Le Prima, Floris 13, 1er CA 2553 l'ambiance était terne à Jen-Laï. L'enquête piétinait. Ki'atal, entourée des enquêteurs volontaires, attendait la Conservatrice Dynastique. Lorsque Lingi-Chon Vao arriva, elle les remercia pour leur présence et les informa du fait que le meurtre de Jezeba était en fait un sacrifice rituel. Elle leur lit également un passage du Livre du Dragon retrouvé sur l'un des cubes brisés  :

Dans les entrailles d'Atys, au plus profond de son coeur, il se repose, inconnu de tous et de tous les homins, mais il reste quelque chose qui le cherche et le trouve en coulant comme de la goo dans les veines de la planète pour raviver sa flamme éternelle.
Cette rivière peut être de sang ou de sève pour nourrir notre roi ardent pour le ranimer et hâter la destruction d'Atys avant qu'une secte ne l'emporte et soit suffisamment puissante pour s'opposer à lui.
Saluons le dragon. En son nom nous tuons.

Les homins présents furent horrifiés en entendant ces mots. Les suppositions fusaient. Il devenait évident que la secte disparue du Culte du Grand Dragon était mêlée à cette affaire... Alors que les enquêteurs attendaient mon arrivée pour en apprendre plus de ma bouche, un Garde de Jen-Laï vint donner l'alerte : des enlèvements avaient eu lieu dans tout le Pays Malade et toutes les tribus Fyros de la Jungle étaient touchées.

Les enquêteurs nous retrouvèrent au Camp d'observation de kitins, Valandrine et moi. Nous ne perçûmes pas tout de suite leur présence tant nous étions terrorisées. Des voix emplissaient toujours notre tête et nous ne pouvions rien dire d'autre que "Les démons..." Des homins soignèrent Valandrine qui était blessée et nous firent boire. Puis les enquêteurs reprirent leur route pour débusquer nos ravisseurs et sauver les autres Fyros de la Jungle enlevés.
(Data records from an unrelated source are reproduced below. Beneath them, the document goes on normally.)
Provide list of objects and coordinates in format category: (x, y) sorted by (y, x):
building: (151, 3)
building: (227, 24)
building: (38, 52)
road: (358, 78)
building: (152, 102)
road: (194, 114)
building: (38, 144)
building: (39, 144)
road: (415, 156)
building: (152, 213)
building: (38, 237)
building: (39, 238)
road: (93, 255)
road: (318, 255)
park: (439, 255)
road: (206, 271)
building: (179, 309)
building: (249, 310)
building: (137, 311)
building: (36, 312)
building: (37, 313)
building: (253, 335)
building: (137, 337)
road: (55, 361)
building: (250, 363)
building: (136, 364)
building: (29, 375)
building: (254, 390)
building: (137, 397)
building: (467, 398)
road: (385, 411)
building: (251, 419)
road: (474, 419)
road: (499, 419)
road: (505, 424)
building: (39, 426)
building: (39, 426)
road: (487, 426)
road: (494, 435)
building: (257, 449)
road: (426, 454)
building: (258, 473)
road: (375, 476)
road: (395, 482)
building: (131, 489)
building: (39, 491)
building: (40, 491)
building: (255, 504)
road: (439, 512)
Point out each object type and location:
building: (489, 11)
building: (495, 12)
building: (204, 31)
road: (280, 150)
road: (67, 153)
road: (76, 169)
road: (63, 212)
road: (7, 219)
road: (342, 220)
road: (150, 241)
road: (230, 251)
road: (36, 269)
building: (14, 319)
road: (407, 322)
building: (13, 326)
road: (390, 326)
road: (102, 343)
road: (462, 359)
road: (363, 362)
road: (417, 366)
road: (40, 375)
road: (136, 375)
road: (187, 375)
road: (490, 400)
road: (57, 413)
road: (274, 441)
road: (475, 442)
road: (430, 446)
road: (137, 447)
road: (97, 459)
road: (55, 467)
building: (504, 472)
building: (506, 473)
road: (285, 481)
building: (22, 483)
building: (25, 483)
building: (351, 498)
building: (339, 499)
Le Camp du Culte ne fut pas long à trouver pour les courageux homins mais ce qui les y attendait allait rudement les éprouver. Des victimes enlevées dans les tribus Fyros de la Jungle étaient sous le contrôle des Initiés du Culte du Grand Dragon et elles attaquèrent les enquêteurs qui ne purent faire autrement que de se défendre. Les victimes tombaient mais les Initiés du Culte aussi. Finalement quelques victimes purent être sauvées. Alors qu'il ne restait plus qu'un Initié du Culte debout, celui-ci hypnotisa des kitins de la région qui fondirent sur les enquêteurs à son commandement. Les homins ne faiblirent pas et vinrent ainsi à bout de plusieurs vagues de kitins. Mais alors qu'ils s'apprêtaient à atteindre l'initié du Culte, celui-ci disparut, laissant derrière lui le cube volé à Jezeba Dumuzi.

De retour à Jen-Laï les homins firent leur rapport à la Conservatrice et lui remirent le cube d'ambre retrouvé. J'accompagnais Lingi-Chon Vao aux Archives où nous nous penchâmes sur le cube de Jezeba. Lorsque nous eûmes fini de le déchiffrer, nous en fîmes distribuer une copie à chacun des homins présents : Les Arcanes de Coriolis ou l’histoire du Culte du Grand Dragon.